Cuando iniciaba mi marcha ritual con su estribillo repetido tenía la impresión de haber hecho una promesa pero no recordaba cuál. Yo sabía bien que esos que imaginaba entre los árboles, a lo largo del camino y durante el día, y a los que a veces me atrevía a lanzar con mi petaca en alto un brindis mudo, no eran mis compañeros. No lo habían sido, mejor dicho yo no había sido la compañera de ellos. No sentía ninguna culpa, pero soñaba. Por qué no hacerlos revivir de algún modo.”

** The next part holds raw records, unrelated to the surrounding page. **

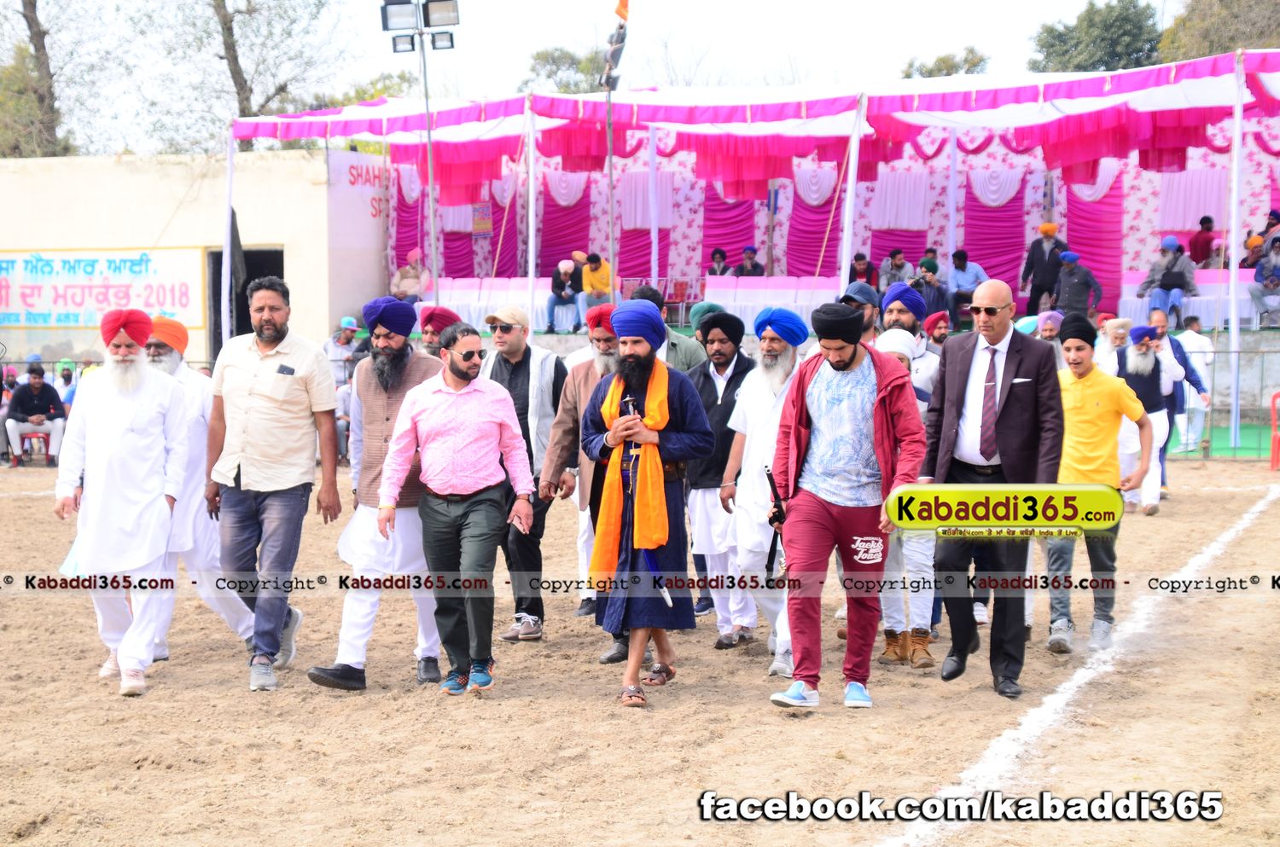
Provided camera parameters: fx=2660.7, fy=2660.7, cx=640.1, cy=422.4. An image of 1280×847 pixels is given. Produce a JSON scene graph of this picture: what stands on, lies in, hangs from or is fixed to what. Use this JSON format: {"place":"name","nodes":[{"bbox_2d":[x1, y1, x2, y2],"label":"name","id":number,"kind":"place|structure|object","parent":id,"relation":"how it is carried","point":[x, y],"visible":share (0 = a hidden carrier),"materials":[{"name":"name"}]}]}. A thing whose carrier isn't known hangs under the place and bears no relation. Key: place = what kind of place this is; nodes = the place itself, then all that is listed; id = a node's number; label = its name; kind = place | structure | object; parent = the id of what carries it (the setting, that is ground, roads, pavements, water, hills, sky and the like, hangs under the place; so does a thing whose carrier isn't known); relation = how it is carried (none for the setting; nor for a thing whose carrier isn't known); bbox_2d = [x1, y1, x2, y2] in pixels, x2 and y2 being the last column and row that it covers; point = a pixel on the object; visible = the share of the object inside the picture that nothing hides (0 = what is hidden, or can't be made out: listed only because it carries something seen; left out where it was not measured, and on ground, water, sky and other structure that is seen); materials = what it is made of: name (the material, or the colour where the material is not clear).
{"place":"outdoors","nodes":[
{"label":"outdoors","id":0,"kind":"place"},
{"bbox_2d":[0,150,389,369],"label":"building","id":1,"kind":"structure","parent":0,"point":[194,341],"materials":[{"name":"beige paint"}]},
{"bbox_2d":[0,245,209,330],"label":"banner","id":2,"kind":"object","parent":1,"relation":"attached to","point":[26,322],"visible":0.94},
{"bbox_2d":[208,245,285,362],"label":"doorway","id":3,"kind":"structure","parent":1,"relation":"in","point":[247,282],"materials":[{"name":"black"}]},
{"bbox_2d":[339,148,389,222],"label":"wall lettering","id":4,"kind":"object","parent":1,"relation":"attached to","point":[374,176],"visible":0.61,"materials":[{"name":"red paint"}]},
{"bbox_2d":[4,0,1183,150],"label":"sky","id":5,"kind":"structure","parent":0,"point":[823,15],"materials":[{"name":"white"}]},
{"bbox_2d":[0,439,1279,846],"label":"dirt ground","id":6,"kind":"structure","parent":0,"point":[1268,525],"materials":[{"name":"brown soil"}]},
{"bbox_2d":[17,429,53,464],"label":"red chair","id":7,"kind":"object","parent":6,"relation":"on","point":[43,438],"visible":0.67,"materials":[{"name":"red plastic"}]},
{"bbox_2d":[3,364,67,465],"label":"man","id":8,"kind":"object","parent":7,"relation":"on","point":[38,384],"visible":0.94},
{"bbox_2d":[53,305,191,696],"label":"man","id":9,"kind":"object","parent":6,"relation":"on","point":[126,435],"visible":0.98},
{"bbox_2d":[141,312,261,667],"label":"man","id":10,"kind":"object","parent":6,"relation":"on","point":[166,366],"visible":0.54},
{"bbox_2d":[206,276,342,692],"label":"man","id":11,"kind":"object","parent":6,"relation":"on","point":[276,401],"visible":0.98},
{"bbox_2d":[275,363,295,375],"label":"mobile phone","id":12,"kind":"object","parent":11,"relation":"in","point":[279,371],"visible":0.97,"materials":[{"name":"black"}]},
{"bbox_2d":[303,291,443,692],"label":"man","id":13,"kind":"object","parent":6,"relation":"on","point":[394,354],"visible":0.8},
{"bbox_2d":[373,321,535,697],"label":"man","id":14,"kind":"object","parent":6,"relation":"on","point":[442,401],"visible":0.98},
{"bbox_2d":[483,305,570,641],"label":"man","id":15,"kind":"object","parent":6,"relation":"on","point":[522,366],"visible":0.74},
{"bbox_2d":[532,300,621,659],"label":"man","id":16,"kind":"object","parent":6,"relation":"on","point":[564,435],"visible":0.41},
{"bbox_2d":[576,296,714,710],"label":"man","id":17,"kind":"object","parent":6,"relation":"on","point":[644,359],"visible":0.99},
{"bbox_2d":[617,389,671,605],"label":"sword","id":18,"kind":"object","parent":17,"relation":"in","point":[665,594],"visible":0.78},
{"bbox_2d":[683,307,756,646],"label":"man","id":19,"kind":"object","parent":6,"relation":"on","point":[717,322],"visible":0.81},
{"bbox_2d":[216,50,1279,450],"label":"tent","id":20,"kind":"object","parent":6,"relation":"on","point":[1271,62],"visible":0.81,"materials":[{"name":"fabric"}]},
{"bbox_2d":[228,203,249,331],"label":"black flag","id":21,"kind":"object","parent":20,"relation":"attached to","point":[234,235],"visible":0.63,"materials":[{"name":"black fabric"}]},
{"bbox_2d":[391,249,430,302],"label":"person","id":22,"kind":"object","parent":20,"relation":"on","point":[409,275],"visible":0.78},
{"bbox_2d":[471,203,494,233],"label":"poster","id":23,"kind":"object","parent":20,"relation":"attached to","point":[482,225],"visible":0.92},
{"bbox_2d":[416,276,555,330],"label":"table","id":24,"kind":"object","parent":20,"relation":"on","point":[459,310],"visible":0.56,"materials":[{"name":"white fabric"}]},
{"bbox_2d":[544,254,582,332],"label":"person","id":25,"kind":"object","parent":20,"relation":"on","point":[567,265],"visible":0.96},
{"bbox_2d":[577,251,613,319],"label":"person","id":26,"kind":"object","parent":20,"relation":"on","point":[600,280],"visible":0.83},
{"bbox_2d":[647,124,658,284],"label":"tent pole","id":27,"kind":"object","parent":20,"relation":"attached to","point":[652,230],"visible":0.78,"materials":[{"name":"white metal"}]},
{"bbox_2d":[663,277,698,324],"label":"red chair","id":28,"kind":"object","parent":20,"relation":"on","point":[675,285],"visible":0.73,"materials":[{"name":"red plastic"}]},
{"bbox_2d":[704,275,838,331],"label":"table","id":29,"kind":"object","parent":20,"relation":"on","point":[750,317],"visible":0.66,"materials":[{"name":"white fabric"}]},
{"bbox_2d":[877,248,911,291],"label":"person","id":30,"kind":"object","parent":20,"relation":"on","point":[893,258],"visible":0.77},
{"bbox_2d":[911,256,950,327],"label":"person","id":31,"kind":"object","parent":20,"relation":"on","point":[933,290],"visible":0.84},
{"bbox_2d":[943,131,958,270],"label":"tent pole","id":32,"kind":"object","parent":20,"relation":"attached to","point":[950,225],"visible":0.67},
{"bbox_2d":[944,246,986,326],"label":"man","id":33,"kind":"object","parent":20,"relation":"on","point":[965,265],"visible":0.88},
{"bbox_2d":[1020,221,1068,314],"label":"man","id":34,"kind":"object","parent":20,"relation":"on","point":[1032,255],"visible":0.88},
{"bbox_2d":[1052,250,1103,319],"label":"man","id":35,"kind":"object","parent":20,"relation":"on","point":[1067,280],"visible":0.93},
{"bbox_2d":[1137,233,1197,325],"label":"man","id":36,"kind":"object","parent":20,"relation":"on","point":[1155,294],"visible":0.9},
{"bbox_2d":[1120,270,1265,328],"label":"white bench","id":37,"kind":"object","parent":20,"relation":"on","point":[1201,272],"visible":0.5,"materials":[{"name":"white fabric"}]},
{"bbox_2d":[1187,215,1217,266],"label":"person","id":38,"kind":"object","parent":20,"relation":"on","point":[1201,224],"visible":0.75},
{"bbox_2d":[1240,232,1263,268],"label":"person","id":39,"kind":"object","parent":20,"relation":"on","point":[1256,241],"visible":0.68},
{"bbox_2d":[1248,235,1279,326],"label":"person","id":40,"kind":"object","parent":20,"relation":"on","point":[1260,275],"visible":0.98},
{"bbox_2d":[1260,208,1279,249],"label":"person","id":41,"kind":"object","parent":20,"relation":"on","point":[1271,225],"visible":0.69},
{"bbox_2d":[720,302,811,676],"label":"man","id":42,"kind":"object","parent":6,"relation":"on","point":[775,349],"visible":0.87},
{"bbox_2d":[763,300,925,710],"label":"man","id":43,"kind":"object","parent":6,"relation":"on","point":[833,364],"visible":0.99},
{"bbox_2d":[762,463,785,576],"label":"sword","id":44,"kind":"object","parent":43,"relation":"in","point":[772,547],"visible":0.87,"materials":[{"name":"black"}]},
{"bbox_2d":[867,325,936,663],"label":"man","id":45,"kind":"object","parent":6,"relation":"on","point":[900,337],"visible":0.34},
{"bbox_2d":[919,277,1063,697],"label":"man","id":46,"kind":"object","parent":6,"relation":"on","point":[950,376],"visible":0.97},
{"bbox_2d":[881,479,1279,846],"label":"white line","id":47,"kind":"object","parent":6,"relation":"on","point":[1225,537],"visible":0.96,"materials":[{"name":"white"}]},
{"bbox_2d":[1043,315,1149,654],"label":"man","id":48,"kind":"object","parent":6,"relation":"on","point":[1073,393],"visible":0.81},
{"bbox_2d":[1113,322,1184,512],"label":"man","id":49,"kind":"object","parent":6,"relation":"on","point":[1143,349],"visible":0.78},
{"bbox_2d":[1146,310,1208,476],"label":"man","id":50,"kind":"object","parent":6,"relation":"on","point":[1176,352],"visible":0.55},
{"bbox_2d":[1175,317,1215,450],"label":"man","id":51,"kind":"object","parent":6,"relation":"on","point":[1195,344],"visible":0.62},
{"bbox_2d":[1152,341,1279,456],"label":"metal fence","id":52,"kind":"object","parent":6,"relation":"on","point":[1236,352],"visible":0.61,"materials":[{"name":"metal"}]},
{"bbox_2d":[1169,422,1275,458],"label":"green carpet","id":53,"kind":"structure","parent":6,"relation":"on","point":[1241,453],"materials":[{"name":"green"}]},
{"bbox_2d":[1226,49,1245,453],"label":"tent pole","id":54,"kind":"object","parent":6,"relation":"on","point":[1233,246],"visible":0.95,"materials":[{"name":"white metal"}]},
{"bbox_2d":[1268,389,1279,470],"label":"red chair","id":55,"kind":"object","parent":6,"relation":"on","point":[1273,460],"visible":0.99,"materials":[{"name":"red plastic"}]},
{"bbox_2d":[706,247,731,276],"label":"person","id":56,"kind":"object","parent":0,"point":[715,258],"visible":0.74},
{"bbox_2d":[735,247,765,277],"label":"person","id":57,"kind":"object","parent":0,"point":[747,263],"visible":0.72},
{"bbox_2d":[848,251,875,290],"label":"person","id":58,"kind":"object","parent":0,"point":[858,258],"visible":0.67},
{"label":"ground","id":59,"kind":"structure","parent":0},
{"bbox_2d":[0,0,71,157],"label":"tree","id":60,"kind":"object","parent":59,"relation":"on","point":[33,6],"visible":0.71,"materials":[{"name":"plant"}]},
{"bbox_2d":[52,358,76,405],"label":"person","id":61,"kind":"object","parent":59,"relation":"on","point":[66,379],"visible":0.5},
{"bbox_2d":[220,127,235,348],"label":"tent pole","id":62,"kind":"object","parent":59,"relation":"on","point":[229,241],"visible":0.7,"materials":[{"name":"white"}]},
{"bbox_2d":[145,0,353,150],"label":"tree","id":63,"kind":"object","parent":59,"relation":"on","point":[236,60],"visible":0.83,"materials":[{"name":"plant"}]},
{"bbox_2d":[324,317,360,383],"label":"person","id":64,"kind":"object","parent":59,"relation":"on","point":[344,327],"visible":0.66},
{"bbox_2d":[419,5,440,296],"label":"light pole","id":65,"kind":"object","parent":59,"relation":"on","point":[432,224],"visible":0.69,"materials":[{"name":"metal"}]},
{"bbox_2d":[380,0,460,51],"label":"floodlight","id":66,"kind":"object","parent":65,"relation":"attached to","point":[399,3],"visible":0.95,"materials":[{"name":"black"}]},
{"bbox_2d":[416,305,463,358],"label":"man","id":67,"kind":"object","parent":59,"relation":"on","point":[442,310],"visible":0.29},
{"bbox_2d":[524,93,536,337],"label":"tent pole","id":68,"kind":"object","parent":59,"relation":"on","point":[529,265],"visible":0.89,"materials":[{"name":"white metal"}]},
{"bbox_2d":[518,45,609,93],"label":"tree","id":69,"kind":"object","parent":59,"relation":"on","point":[547,58],"visible":0.38,"materials":[{"name":"green plant"}]},
{"bbox_2d":[604,0,628,289],"label":"pole","id":70,"kind":"object","parent":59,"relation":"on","point":[609,154],"visible":0.81,"materials":[{"name":"grey metal"}]},
{"bbox_2d":[613,0,629,21],"label":"flag","id":71,"kind":"object","parent":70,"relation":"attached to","point":[625,6],"visible":0.98,"materials":[{"name":"orange fabric"}]},
{"bbox_2d":[628,286,703,373],"label":"man","id":72,"kind":"object","parent":59,"relation":"on","point":[687,349],"visible":0.26},
{"bbox_2d":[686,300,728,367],"label":"man","id":73,"kind":"object","parent":59,"relation":"on","point":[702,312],"visible":0.31},
{"bbox_2d":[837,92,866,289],"label":"tent pole","id":74,"kind":"object","parent":59,"relation":"on","point":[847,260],"visible":0.81,"materials":[{"name":"white metal"}]},
{"bbox_2d":[839,280,881,344],"label":"man","id":75,"kind":"object","parent":59,"relation":"on","point":[858,293],"visible":0.3},
{"bbox_2d":[882,285,943,391],"label":"man","id":76,"kind":"object","parent":59,"relation":"on","point":[908,312],"visible":0.34},
{"bbox_2d":[923,310,953,350],"label":"man","id":77,"kind":"object","parent":59,"relation":"on","point":[940,334],"visible":0.36},
{"bbox_2d":[899,46,989,79],"label":"tree","id":78,"kind":"object","parent":59,"relation":"on","point":[970,50],"visible":0.28,"materials":[{"name":"green plant"}]},
{"bbox_2d":[1034,310,1064,346],"label":"man","id":79,"kind":"object","parent":59,"relation":"on","point":[1053,332],"visible":0.33},
{"bbox_2d":[1027,0,1165,73],"label":"tree","id":80,"kind":"object","parent":59,"relation":"on","point":[1090,20],"visible":0.49,"materials":[{"name":"green plant"}]},
{"bbox_2d":[1093,316,1134,375],"label":"man","id":81,"kind":"object","parent":59,"relation":"on","point":[1118,322],"visible":0.46},
{"bbox_2d":[1157,0,1279,63],"label":"tree","id":82,"kind":"object","parent":59,"relation":"on","point":[1206,40],"visible":0.49,"materials":[{"name":"green plant"}]}
]}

Los militantes, los contemporáneos que fueron arrojados al sacrificio, los que se hicieron insurgentes y que persisten como deuda. Los compañeros. ¿María escribe como sobreviviente?¿Los compañeros eran los asesinados por el terrorismo de Estado, los que decidieron el camino de la lucha política?, ¿es el grito solitario y repetido en el Tigre un modo del reclamo de aparición con vida: dónde están, dónde los llevaron? Podría ser. Ella, la rebelde que no dejó de señalarla moralina escueta de las militancias los reclama en solitaria marcha. Solita, como Olga Aredes, dando vueltas los jueves en una plaza de Jujuy durante años. Pero veo otra cosa en esa pregunta. Un llamado: vocifera, llora y camina buscando un pueblo. ¿Dónde están mis compañeros? No porque estuvieron y no están, sino porque siempre estamos a la espera de nuevos. Y si la sensibilidad es populista -un populismo íntimo-, su espera de compañeros es absolutamente política. Un grito al presente. A nosotros, que la escuchamos, y con la perfecta investigación de los agentes CIA y precisa ritualidad, decidimos, en este momento, proclamarla la reina de Once. Procedan.